*Problem 1*: Decide whether each statement agrees with the Palen Mountains text, answering yes or no and quoting the deciding words: (a) The range is about 15 miles long. (b) Palen Pass lies at the southern end of the chain. (c) The Palen/McCoy Wilderness Area is managed by the National Park Service.
*Problem 2*: Please render this sentence from the Palen Mountains text in Spanish: "The mountains lie in a southwest-northeasterly direction and are approximately 15 miles long and nine miles wide at their widest point."
*Problem 3*: Reproduce the Palen Mountains text from "The Palen Mountains are located" up to and including "their widest point.".

## Start Reading text

- Palen Mountains Location within California

Highest point
- Elevation: 596 m (1,955 ft)

Geography
- Country: United States
- State: California
- District: Riverside County
- Range coordinates: 33°47′48″N 115°03′39″W﻿ / ﻿33.79667°N 115.06083°W
- Topo map: USGS Palen Mountains

= Palen Mountains =

Landform in Riverside County, California

The Palen Mountains are located in the southern Mojave Desert – northern Colorado Desert in eastern Riverside County, California, US. The range lies southeast of the Coxcomb Mountains, and northeast of the Chuckwalla Mountains near Interstate 10. The mountains lie in a southwest-northeasterly direction and are approximately 15 miles long and nine miles wide at their widest point.

==Desert Lily Preserve==
Palen Pass, at 1,472 feet above sea level, lies at the northern end of the chain, with Palen Dry Lake and the Bureau of Land Management designated and managed Edmund C. Jaeger Nature Sanctuary to the west of the range in the southern Palen Valley. It preserves the beautiful Desert Lily (Hesperocallis undulata), many other native desert plants, and an important undeveloped "land bridge" wildlife corridor.

==Palen/McCoy Wilderness Area==
The Palen Mountains are in the Palen/McCoy Wilderness Area, managed by the Bureau of Land Management.

## End Reading text
## Start Data shown

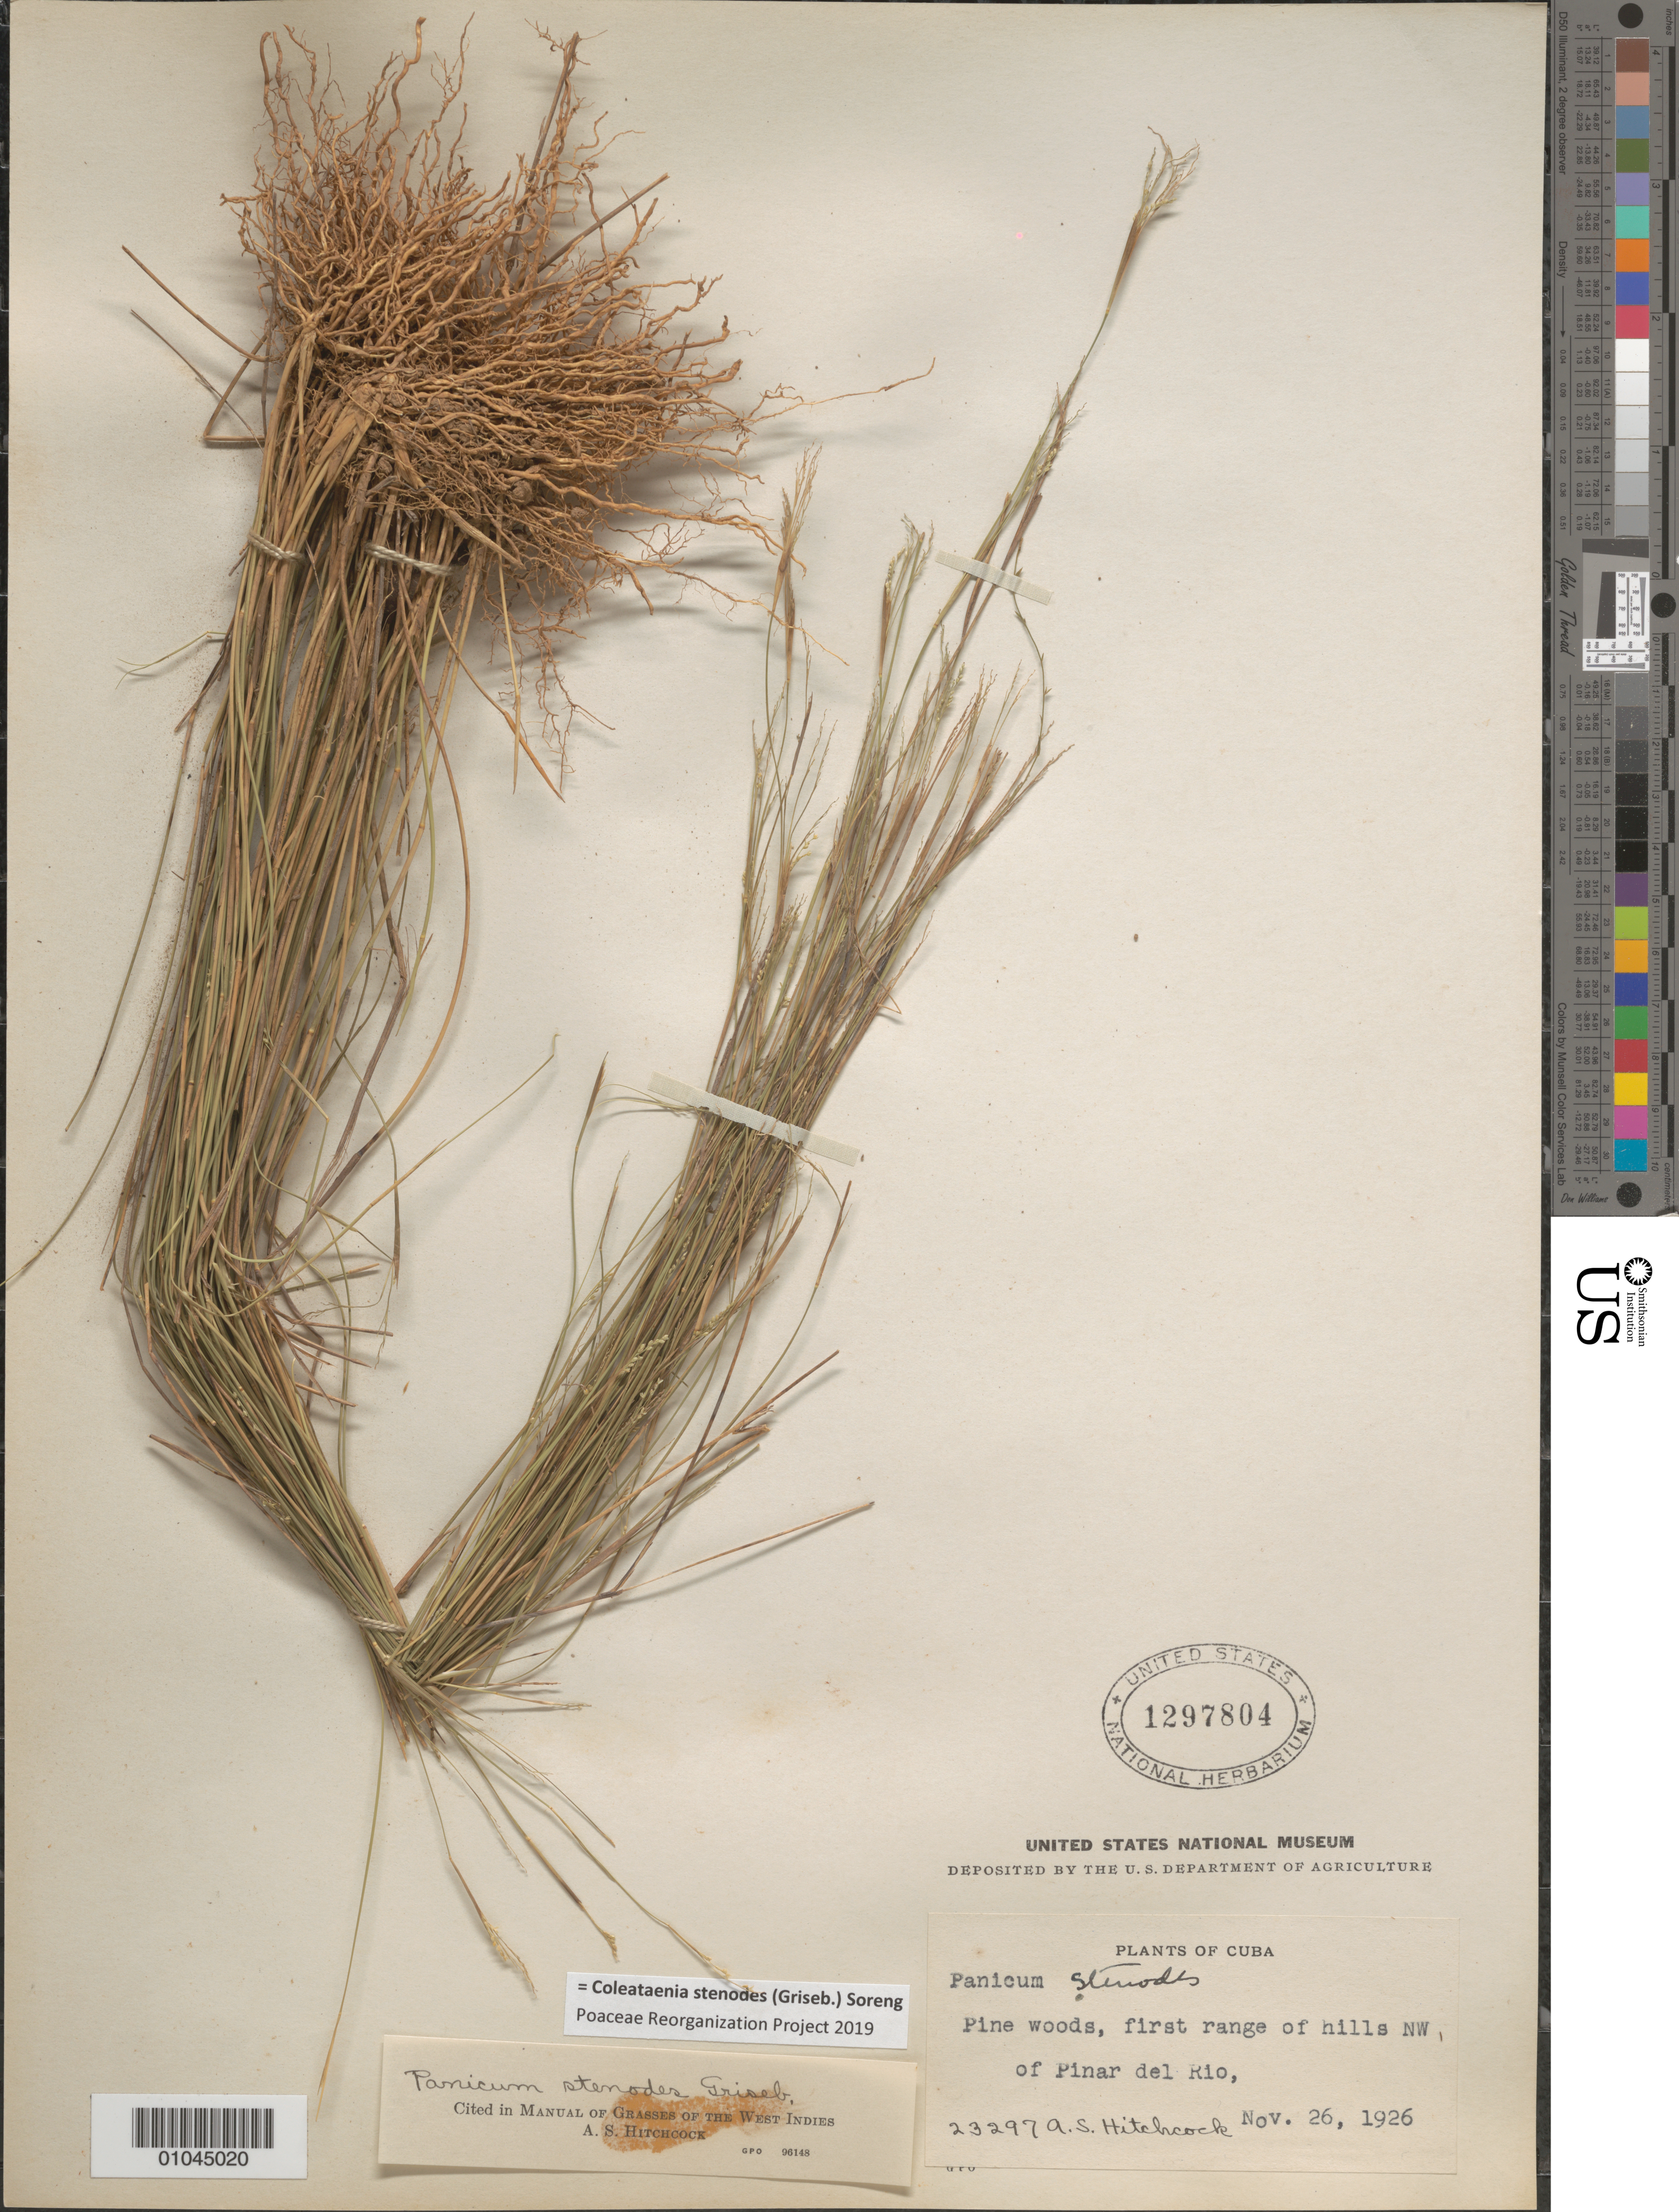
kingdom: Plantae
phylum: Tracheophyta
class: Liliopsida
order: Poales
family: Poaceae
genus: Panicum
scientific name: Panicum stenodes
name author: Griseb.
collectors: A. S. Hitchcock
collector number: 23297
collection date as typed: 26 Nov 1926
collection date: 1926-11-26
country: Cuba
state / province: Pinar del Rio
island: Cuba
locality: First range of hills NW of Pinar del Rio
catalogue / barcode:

## End Data shown
## Start Data shown

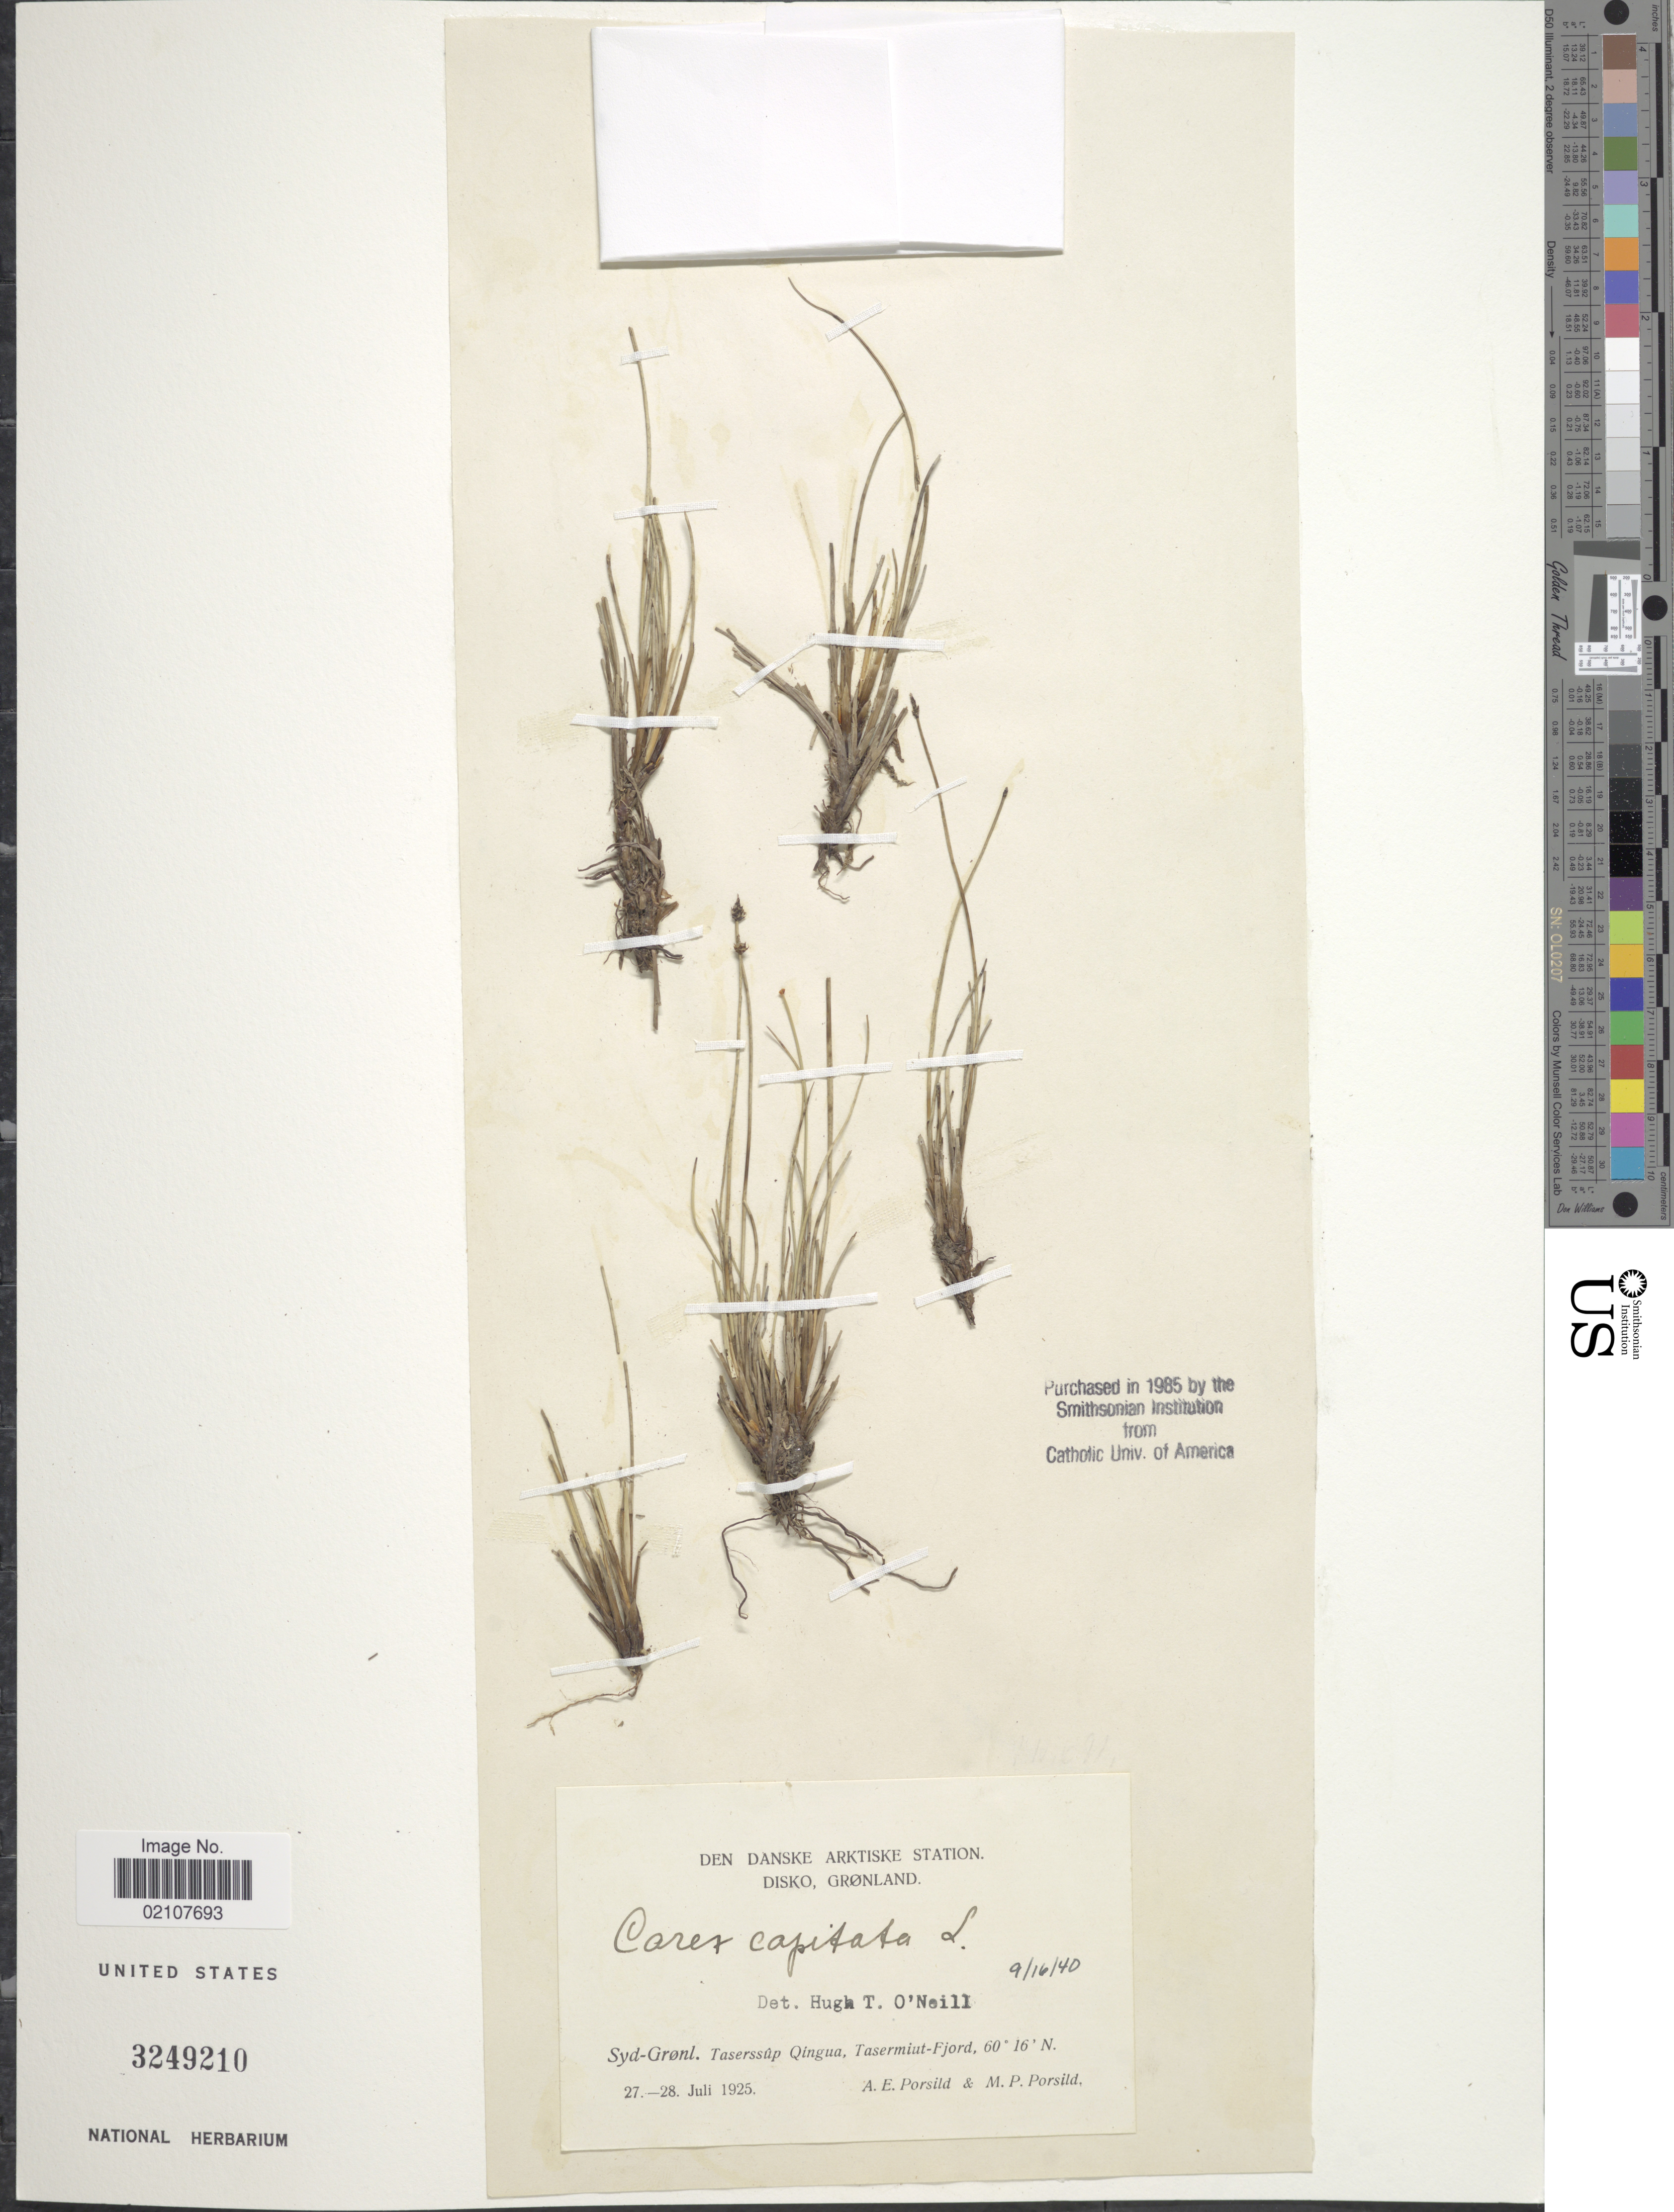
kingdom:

## End Data shown

*Exercise result 1*:
(a) Yes: "approximately 15 miles long"
(b) No: "lies at the northern end of the chain"
(c) No: "managed by the Bureau of Land Management"

*Exercise result 2*: Las montañas se extienden en dirección suroeste-noreste y miden aproximadamente 15 millas de largo y nueve millas de ancho en su punto más ancho.

*Exercise result 3*:
The Palen Mountains are located in the southern Mojave Desert – northern Colorado Desert in eastern Riverside County, California, US. The range lies southeast of the Coxcomb Mountains, and northeast of the Chuckwalla Mountains near Interstate 10. The mountains lie in a southwest-northeasterly direction and are approximately 15 miles long and nine miles wide at their widest point.